Mowing services are now operating at full capacity. However, we ask for the community’s patience as we continue this extremely wet mowing season. Seasonal conditions have temporarily caused grass growth to exceed the capacity of our mowing teams. If rainfall persists over the next few days, this may be the wettest November on record in the ACT, following the seventh wettest winter on record and a very wet June.

Recent and expected further rainfall, combined with warming weather, are producing conditions conducive to vigorous vegetation growth and grass growth across the city. This is temporarily challenging the ability of crews to maintain grassed areas. In these cases we prioritise safety-related mowing to ensure line of sight along roads and that essential access is maintained. This may mean that we only mow part of an area, the section that is the highest priority, and return to the remaining area at a later time.

Mr Assistant Speaker, even with the best-laid plans, you cannot mow a lawn when it is wet. It is not safe for the drivers, it damages the equipment and it churns up the ground, as any home gardener can tell you. In such cases, “Be right back” signage, letting the community know that it is too wet to mow, has been installed to notify the community that the area is simply too wet to mow.

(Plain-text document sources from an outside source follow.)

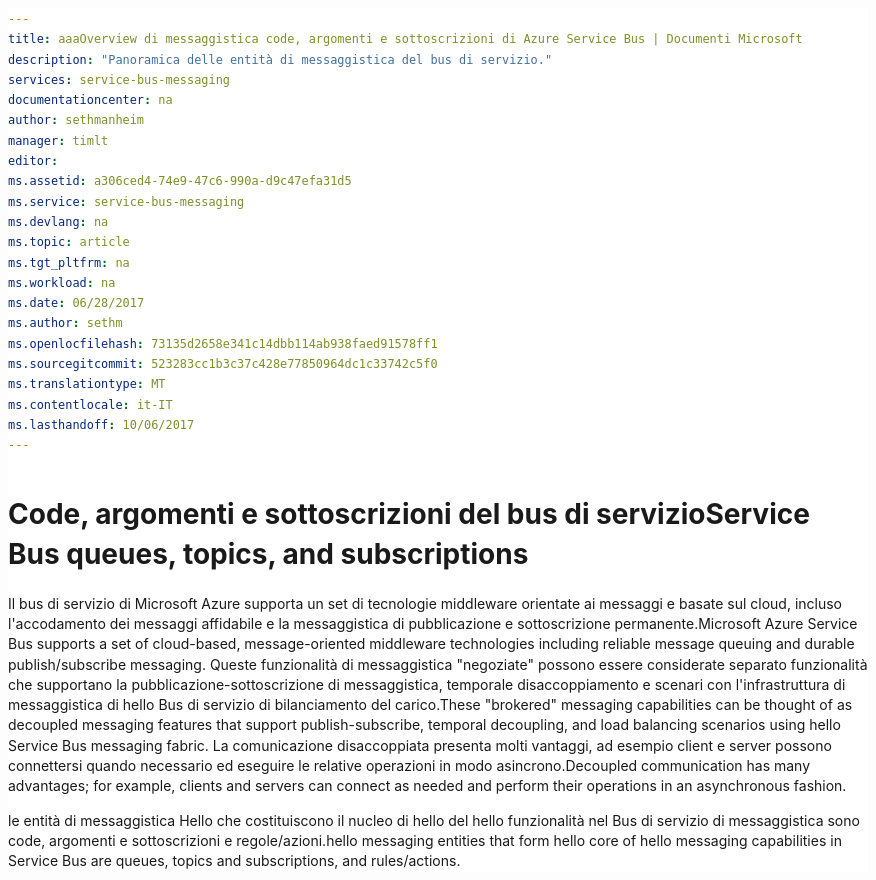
 ```yaml
---
title: aaaOverview di messaggistica code, argomenti e sottoscrizioni di Azure Service Bus | Documenti Microsoft
description: "Panoramica delle entità di messaggistica del bus di servizio."
services: service-bus-messaging
documentationcenter: na
author: sethmanheim
manager: timlt
editor: 
ms.assetid: a306ced4-74e9-47c6-990a-d9c47efa31d5
ms.service: service-bus-messaging
ms.devlang: na
ms.topic: article
ms.tgt_pltfrm: na
ms.workload: na
ms.date: 06/28/2017
ms.author: sethm
ms.openlocfilehash: 73135d2658e341c14dbb114ab938faed91578ff1
ms.sourcegitcommit: 523283cc1b3c37c428e77850964dc1c33742c5f0
ms.translationtype: MT
ms.contentlocale: it-IT
ms.lasthandoff: 10/06/2017
---
```

# <a name="service-bus-queues-topics-and-subscriptions"></a><span data-ttu-id="aa5d6-103">Code, argomenti e sottoscrizioni del bus di servizio</span><span class="sxs-lookup"><span data-stu-id="aa5d6-103">Service Bus queues, topics, and subscriptions</span></span>

<span data-ttu-id="aa5d6-104">Il bus di servizio di Microsoft Azure supporta un set di tecnologie middleware orientate ai messaggi e basate sul cloud, incluso l'accodamento dei messaggi affidabile e la messaggistica di pubblicazione e sottoscrizione permanente.</span><span class="sxs-lookup"><span data-stu-id="aa5d6-104">Microsoft Azure Service Bus supports a set of cloud-based, message-oriented middleware technologies including reliable message queuing and durable publish/subscribe messaging.</span></span> <span data-ttu-id="aa5d6-105">Queste funzionalità di messaggistica "negoziate" possono essere considerate separato funzionalità che supportano la pubblicazione-sottoscrizione di messaggistica, temporale disaccoppiamento e scenari con l'infrastruttura di messaggistica di hello Bus di servizio di bilanciamento del carico.</span><span class="sxs-lookup"><span data-stu-id="aa5d6-105">These "brokered" messaging capabilities can be thought of as decoupled messaging features that support publish-subscribe, temporal decoupling, and load balancing scenarios using hello Service Bus messaging fabric.</span></span> <span data-ttu-id="aa5d6-106">La comunicazione disaccoppiata presenta molti vantaggi, ad esempio client e server possono connettersi quando necessario ed eseguire le relative operazioni in modo asincrono.</span><span class="sxs-lookup"><span data-stu-id="aa5d6-106">Decoupled communication has many advantages; for example, clients and servers can connect as needed and perform their operations in an asynchronous fashion.</span></span>

<span data-ttu-id="aa5d6-107">le entità di messaggistica Hello che costituiscono il nucleo di hello del hello funzionalità nel Bus di servizio di messaggistica sono code, argomenti e sottoscrizioni e regole/azioni.</span><span class="sxs-lookup"><span data-stu-id="aa5d6-107">hello messaging entities that form hello core of hello messaging capabilities in Service Bus are queues, topics and subscriptions, and rules/actions.</span></span>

I do not think Mr Hanson will be going out this afternoon to mow his front lawn. If he does, come and see me; we can give him a job! It is simply too wet for our mowers to get out there, and all of those rainy days are lost days in the mowing program. Despite all of that, our mowing crews are doing an incredible job in doing their best to get out and mow whenever it stops raining, to keep on top of the strong growth supported by this rain that we have seen. It really does not matter how many mowers you have; on a rainy day, you just cannot mow. That is a simple fact.

Even with the significant number of rain-affected days when mowing could not occur and with the vigorous growth that we have seen, our teams are currently running a week or two behind schedule, which is pretty good when you consider the combined impact of the La Nina weather conditions and of the COVID-19 lockdown on every sector of the ACT, including this one. I would like to thank our mowers and contractors for the work that they have been doing during this close-to-unprecedented rainfall. We will see in the coming days whether it is in fact unprecedented, which is, I know, a point that Ms Lawder has chosen to debate in the past.

Touching on other aspects of the motion, I want to highlight that TCCS does have existing standard operating procedures and policies relating to environmental care, especially for stormwater and waterway contamination, as well as for controlling weeds. While it is not practicable to catch all grass clippings, other measures are taken to reduce the impact of nutrients on our waterways. While operating near stormwater drains or culverts, mowers keep their discharge direction facing away from the drain and take immediate action in the case of a spill or leak. When it comes to weeding, mowers prioritise working from clean areas towards infested areas in order to minimise the risk of weeds spreading. TCCS teams always clean their mower, trailer and towing vehicle when leaving a weed-infested area.